Student designed and printed 3D cases to store their Circuit Playground Express microcontroller.

Over six Saturdays during March and April, thirty-nine middle school students from the Great Lakes Bay area and surrounding regions took part in an interactive virtual workshop focused on basic Programming and 3D Printing.

Combining the complementary topics of programming, computer-aided design and 3D printing, workshop instructors John Furcean and Tracy Zhang considered how these skills would empower students as they move through their STEM coursework in middle and high school and hopefully spark interest in new technology-related hobbies.

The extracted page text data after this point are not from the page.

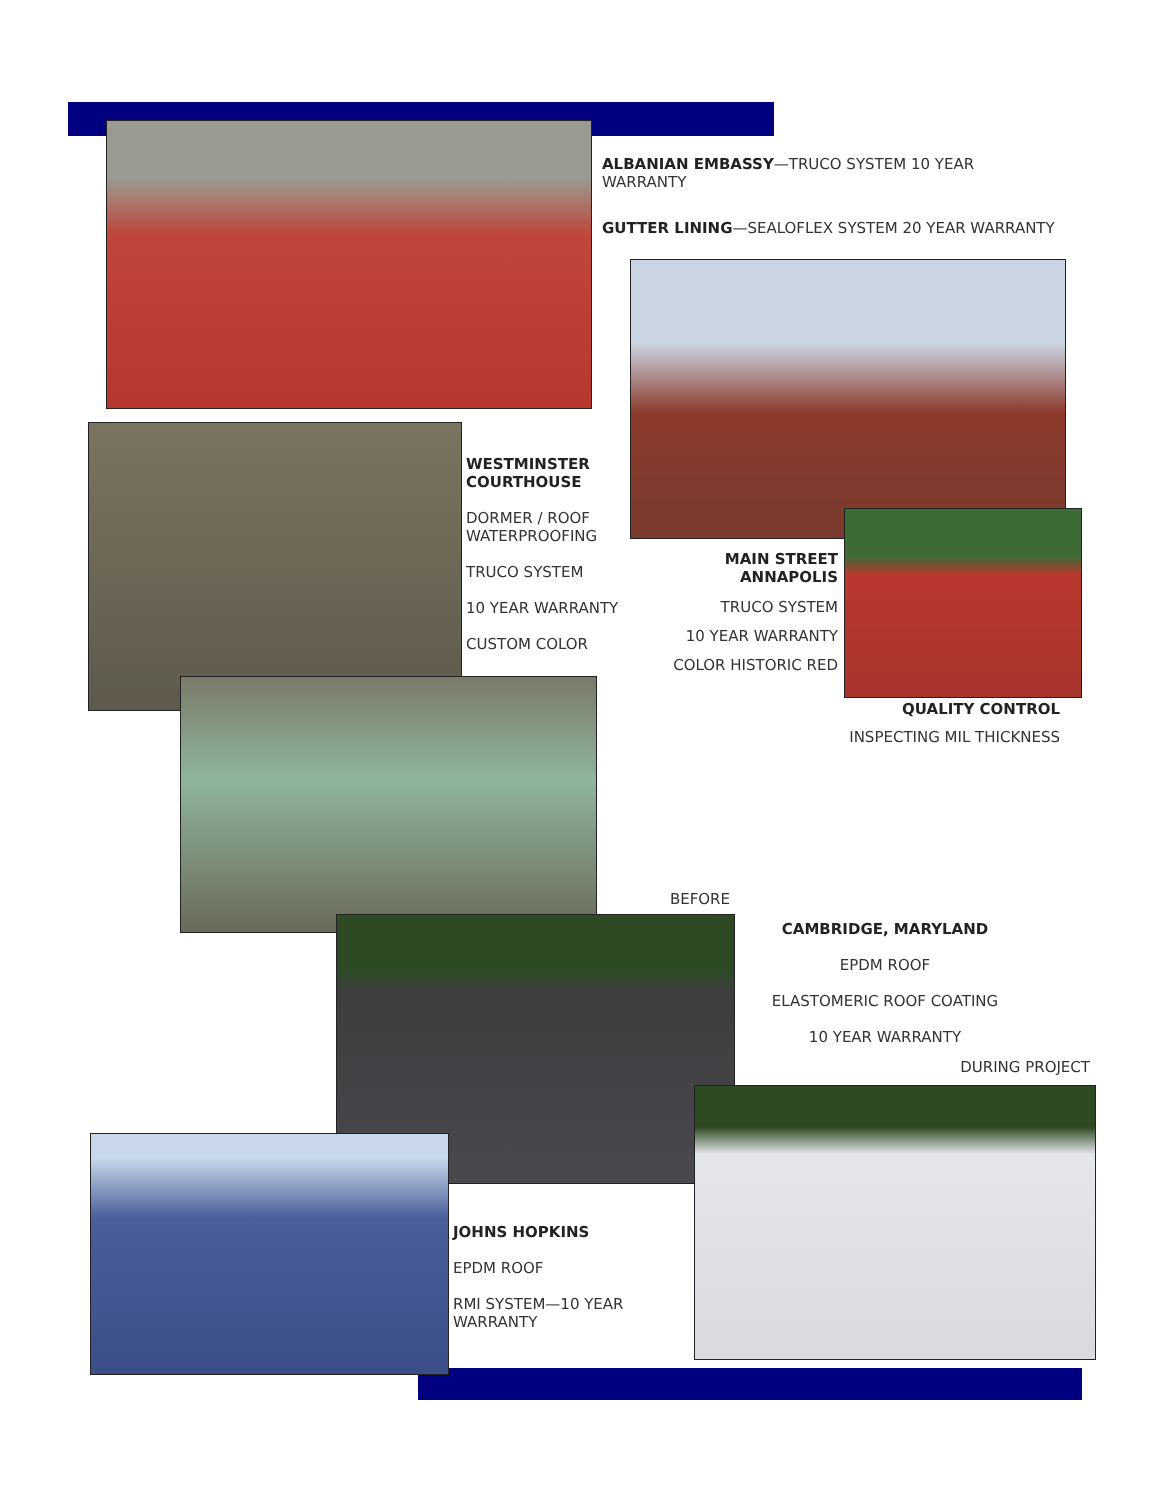ALBANIAN EMBASSY—TRUCO SYSTEM 10 YEAR WARRANTY
GUTTER LINING—SEALOFLEX SYSTEM 20 YEAR WARRANTY
WESTMINSTER COURTHOUSE
DORMER / ROOF WATERPROOFING
TRUCO SYSTEM
10 YEAR WARRANTY
CUSTOM COLOR
MAIN STREET ANNAPOLIS
TRUCO SYSTEM
10 YEAR WARRANTY
COLOR HISTORIC RED
QUALITY CONTROL
INSPECTING MIL THICKNESS
BEFORE
CAMBRIDGE, MARYLAND
EPDM ROOF
ELASTOMERIC ROOF COATING
10 YEAR WARRANTY
DURING PROJECT
JOHNS HOPKINS
EPDM ROOF
RMI SYSTEM—10 YEAR WARRANTY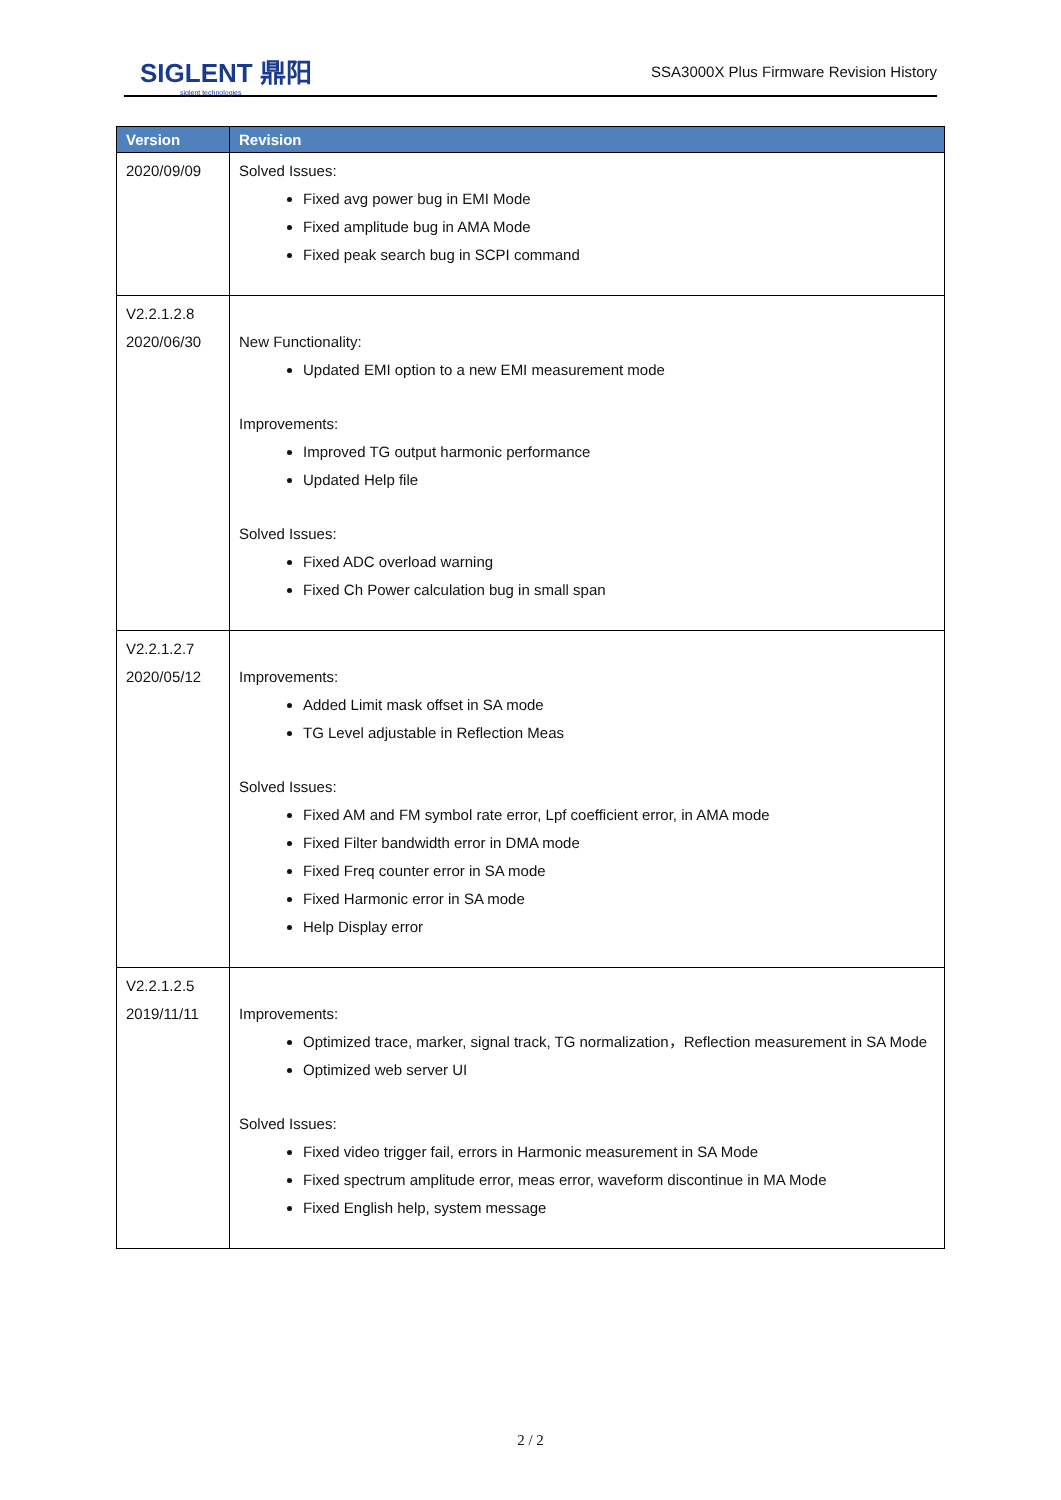SIGLENT 鼎阳
siglent technologies
SSA3000X Plus Firmware Revision History
| Version | Revision |
| --- | --- |
| 2020/09/09 | Solved Issues: Fixed avg power bug in EMI Mode Fixed amplitude bug in AMA Mode Fixed peak search bug in SCPI command |
| V2.2.1.2.8 2020/06/30 | New Functionality: Updated EMI option to a new EMI measurement mode Improvements: Improved TG output harmonic performance Updated Help file Solved Issues: Fixed ADC overload warning Fixed Ch Power calculation bug in small span |
| V2.2.1.2.7 2020/05/12 | Improvements: Added Limit mask offset in SA mode TG Level adjustable in Reflection Meas Solved Issues: Fixed AM and FM symbol rate error, Lpf coefficient error, in AMA mode Fixed Filter bandwidth error in DMA mode Fixed Freq counter error in SA mode Fixed Harmonic error in SA mode Help Display error |
| V2.2.1.2.5 2019/11/11 | Improvements: Optimized trace, marker, signal track, TG normalization，Reflection measurement in SA Mode Optimized web server UI Solved Issues: Fixed video trigger fail, errors in Harmonic measurement in SA Mode Fixed spectrum amplitude error, meas error, waveform discontinue in MA Mode Fixed English help, system message |
2 / 2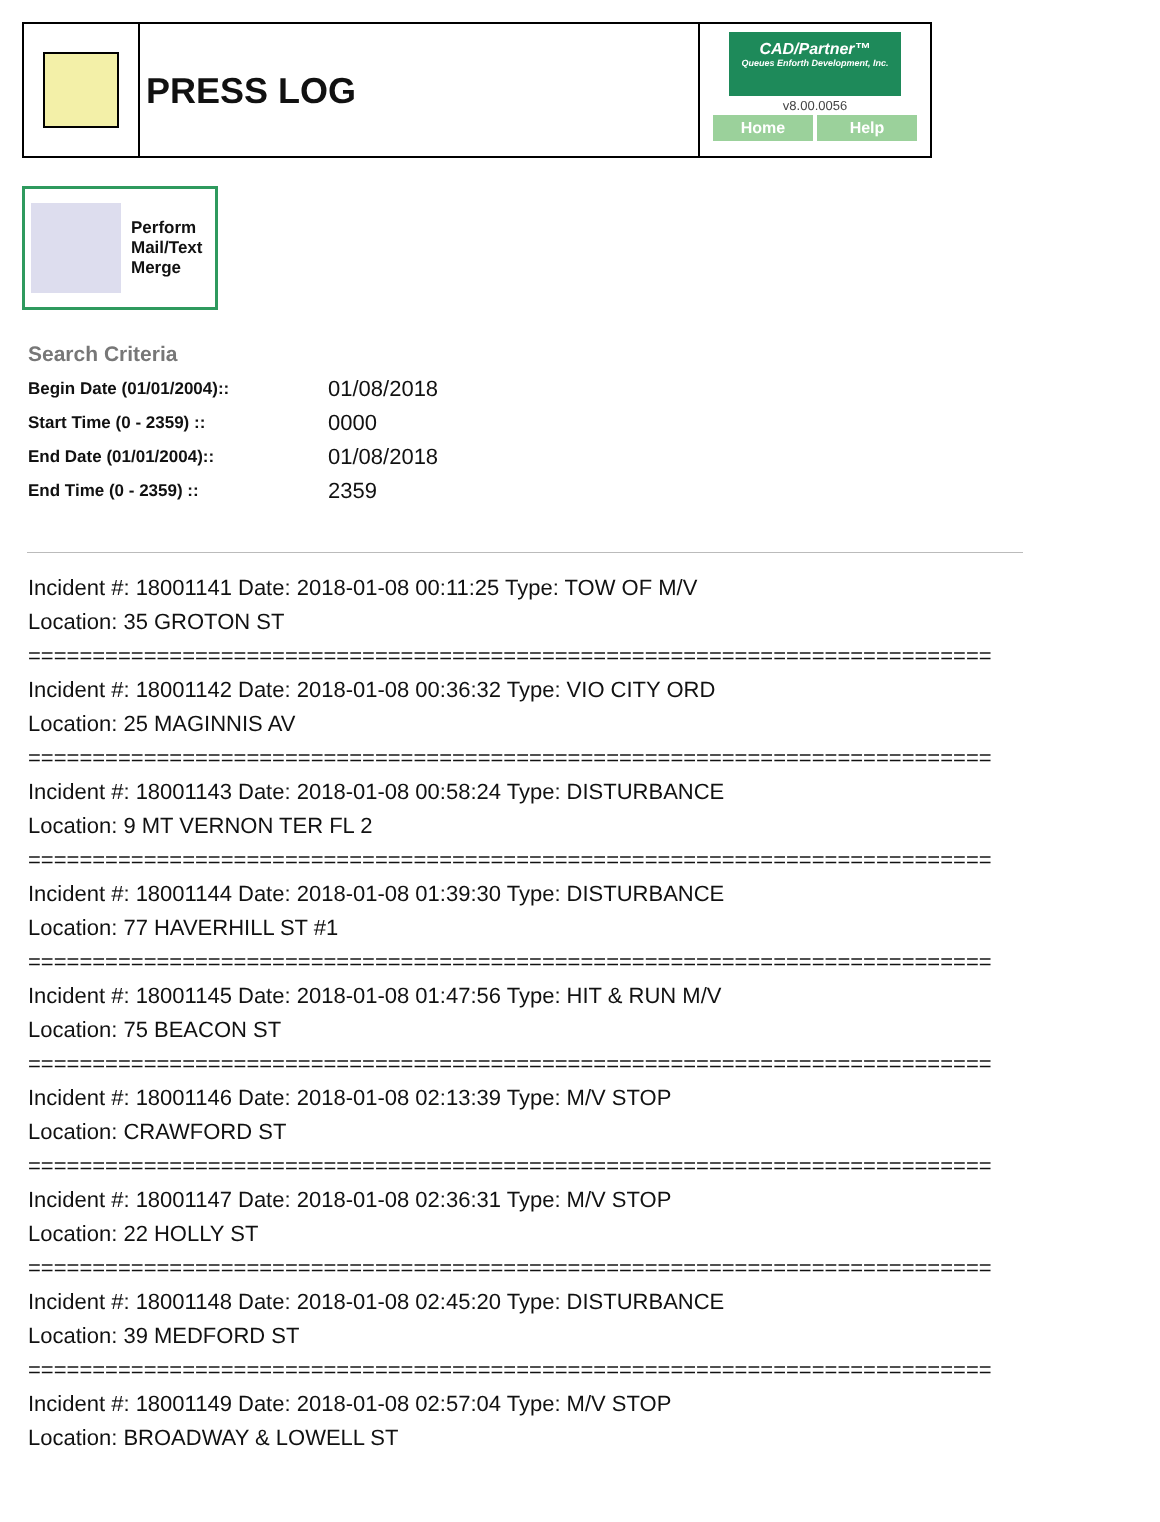PRESS LOG
CAD/Partner™
Queues Enforth Development, Inc.
v8.00.0056
Home Help
Perform
Mail/Text
Merge
Search Criteria
| Begin Date (01/01/2004):: | 01/08/2018 |
| Start Time (0 - 2359) :: | 0000 |
| End Date (01/01/2004):: | 01/08/2018 |
| End Time (0 - 2359) :: | 2359 |
Incident #: 18001141 Date: 2018-01-08 00:11:25 Type: TOW OF M/V
Location: 35 GROTON ST
===========================================================================
Incident #: 18001142 Date: 2018-01-08 00:36:32 Type: VIO CITY ORD
Location: 25 MAGINNIS AV
===========================================================================
Incident #: 18001143 Date: 2018-01-08 00:58:24 Type: DISTURBANCE
Location: 9 MT VERNON TER FL 2
===========================================================================
Incident #: 18001144 Date: 2018-01-08 01:39:30 Type: DISTURBANCE
Location: 77 HAVERHILL ST #1
===========================================================================
Incident #: 18001145 Date: 2018-01-08 01:47:56 Type: HIT & RUN M/V
Location: 75 BEACON ST
===========================================================================
Incident #: 18001146 Date: 2018-01-08 02:13:39 Type: M/V STOP
Location: CRAWFORD ST
===========================================================================
Incident #: 18001147 Date: 2018-01-08 02:36:31 Type: M/V STOP
Location: 22 HOLLY ST
===========================================================================
Incident #: 18001148 Date: 2018-01-08 02:45:20 Type: DISTURBANCE
Location: 39 MEDFORD ST
===========================================================================
Incident #: 18001149 Date: 2018-01-08 02:57:04 Type: M/V STOP
Location: BROADWAY & LOWELL ST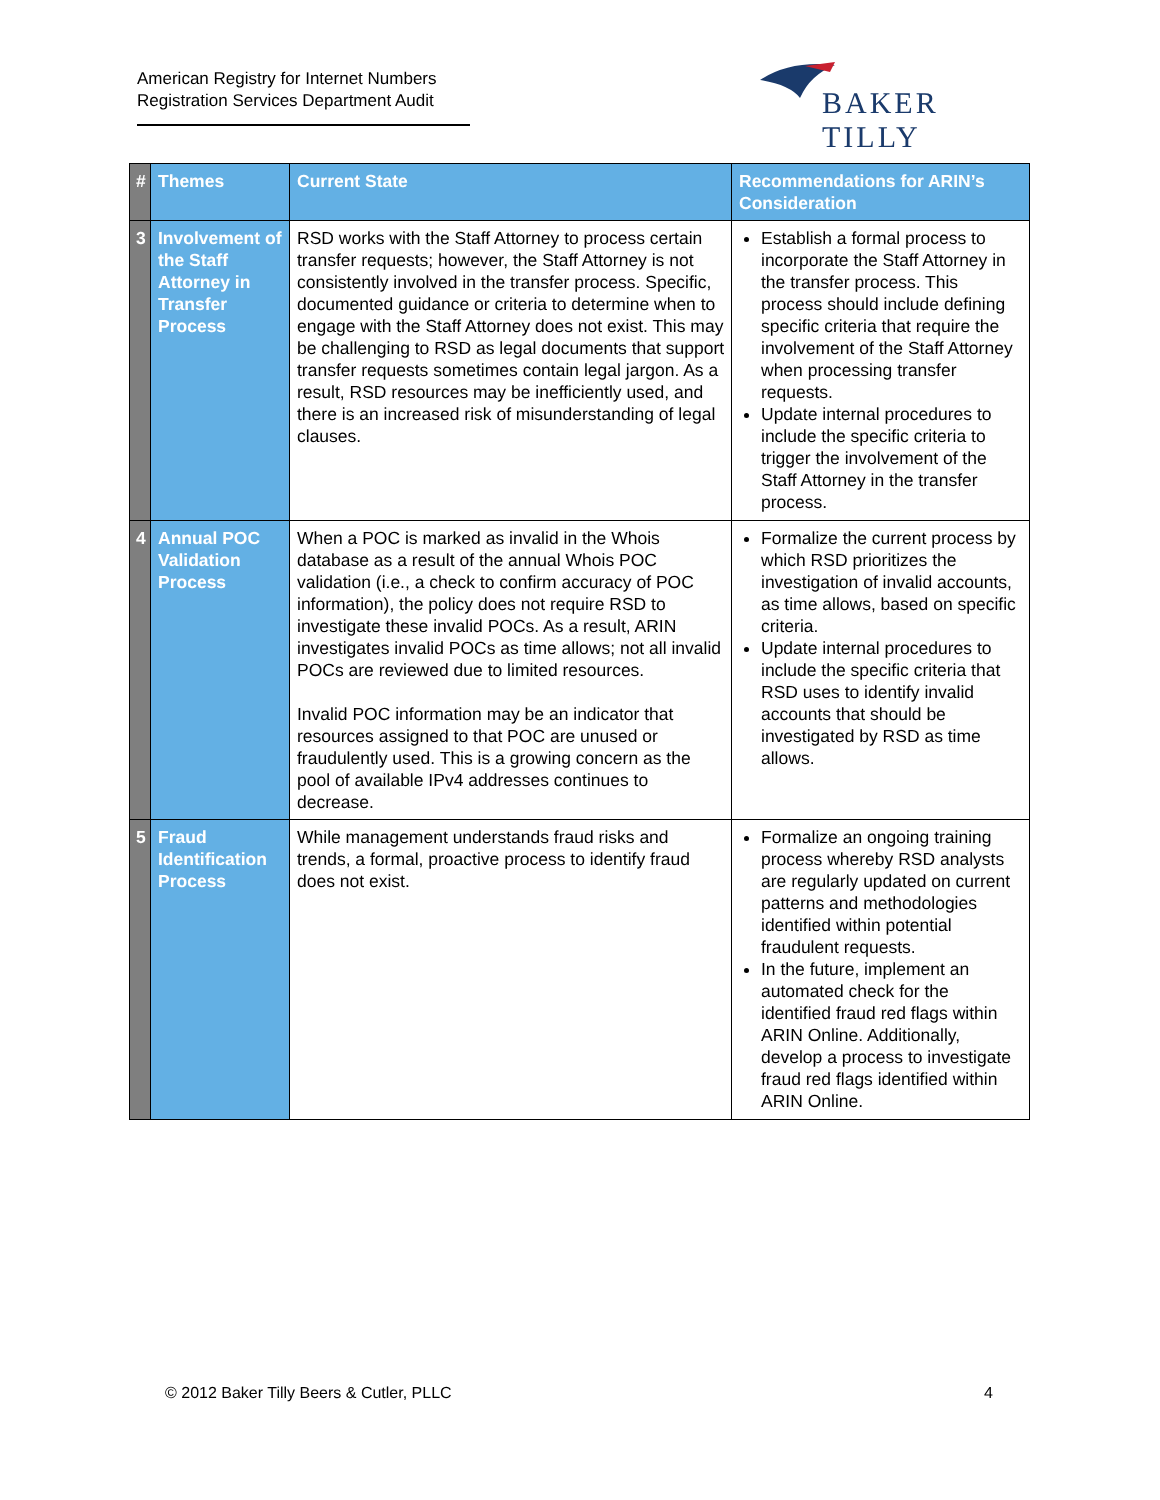American Registry for Internet Numbers
Registration Services Department Audit
BAKER TILLY
| # | Themes | Current State | Recommendations for ARIN’s Consideration |
| --- | --- | --- | --- |
| 3 | Involvement of the Staff Attorney in Transfer Process | RSD works with the Staff Attorney to process certain transfer requests; however, the Staff Attorney is not consistently involved in the transfer process. Specific, documented guidance or criteria to determine when to engage with the Staff Attorney does not exist. This may be challenging to RSD as legal documents that support transfer requests sometimes contain legal jargon. As a result, RSD resources may be inefficiently used, and there is an increased risk of misunderstanding of legal clauses. | Establish a formal process to incorporate the Staff Attorney in the transfer process. This process should include defining specific criteria that require the involvement of the Staff Attorney when processing transfer requests. Update internal procedures to include the specific criteria to trigger the involvement of the Staff Attorney in the transfer process. |
| 4 | Annual POC Validation Process | When a POC is marked as invalid in the Whois database as a result of the annual Whois POC validation (i.e., a check to confirm accuracy of POC information), the policy does not require RSD to investigate these invalid POCs. As a result, ARIN investigates invalid POCs as time allows; not all invalid POCs are reviewed due to limited resources. Invalid POC information may be an indicator that resources assigned to that POC are unused or fraudulently used. This is a growing concern as the pool of available IPv4 addresses continues to decrease. | Formalize the current process by which RSD prioritizes the investigation of invalid accounts, as time allows, based on specific criteria. Update internal procedures to include the specific criteria that RSD uses to identify invalid accounts that should be investigated by RSD as time allows. |
| 5 | Fraud Identification Process | While management understands fraud risks and trends, a formal, proactive process to identify fraud does not exist. | Formalize an ongoing training process whereby RSD analysts are regularly updated on current patterns and methodologies identified within potential fraudulent requests. In the future, implement an automated check for the identified fraud red flags within ARIN Online. Additionally, develop a process to investigate fraud red flags identified within ARIN Online. |
© 2012 Baker Tilly Beers & Cutler, PLLC 4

To provide experiential learning from home, each student received a Circuit Playground Express microcontroller and a companion book for the programming portion of the workshop. With this, students learned the fundamentals of programming as they progressed through Microsoft MakeCode®, the basics of variables, Boolean logic, conditionals, iteration, and finally, an introduction to CircuitPython.

“My kid had a great time in these sessions,” noted a participant’s parent. “Thanks for putting them on. He has had a lot of fun doing projects with the Circuit Playground Express outside of the class.”

The interactive 3D design portion of the workshop began with an overview of 3D printing and how it is making a difference in manufacturing from housing to prosthetics. Students actively learned 3D model design using 3D Design and Codeblocks in TinkerCad®, and each student was allowed to submit three models for printing at the MSU St. Andrews Makerspace. Over 100 student-designed models were printed and mailed to students.

Student-designed 3D printed pieces.
Students designed three models for printing at the MSU St. Andrews Makerspace. Over 100 student-designed models were printed and mailed to students following the completion of the workshop.

Applying 3D printing technology in education facilitates students’ creative thinking and learning through the engagement of the designing process,” stated Tracy Zhang. 

To provide students with an interactive and small group environment, the programming and 3D design concentrations ran in two parallel tracks of eighteen students, with three Saturdays in each topic. In addition to the Saturday sessions, virtual office hours were held on Thursday evenings to allow students to ask questions and further develop their knowledge.

Another parent commented, “Thank you for offering this wonderful educational opportunity for my student. He looked forward to it every week. We would love to participate in future workshops!”

At the end of the workshop series, two students borrowed 3D printers from the MSU St. Andrews Lending Library to continue designing and get hands-on experience with 3D printers. Students were excited to keep their Circuit Playground Express microcontrollers and continue doing projects with them.

Student-designed 3D printed cases to hold their Circuit Playground Express microcontroller.
Several students designed 3-D printed cases to store their Circuit Playground Express microcontrollers.

“Both of my kids loved the session. They enjoyed the 3D modeling portion the best. They would love to see a 3D printing process with something they design so they can see the full process of it from them designing to watching their model come to life.”

“Thank you so much for doing this! My son finds so many things to be “boring” or too easy but he really enjoyed today’s class. He continued playing around with it for another hour after it ended today. He loves all things coding.”

The workshop was made possible through a STEM initiative grant provided by the No Starch Press Foundation.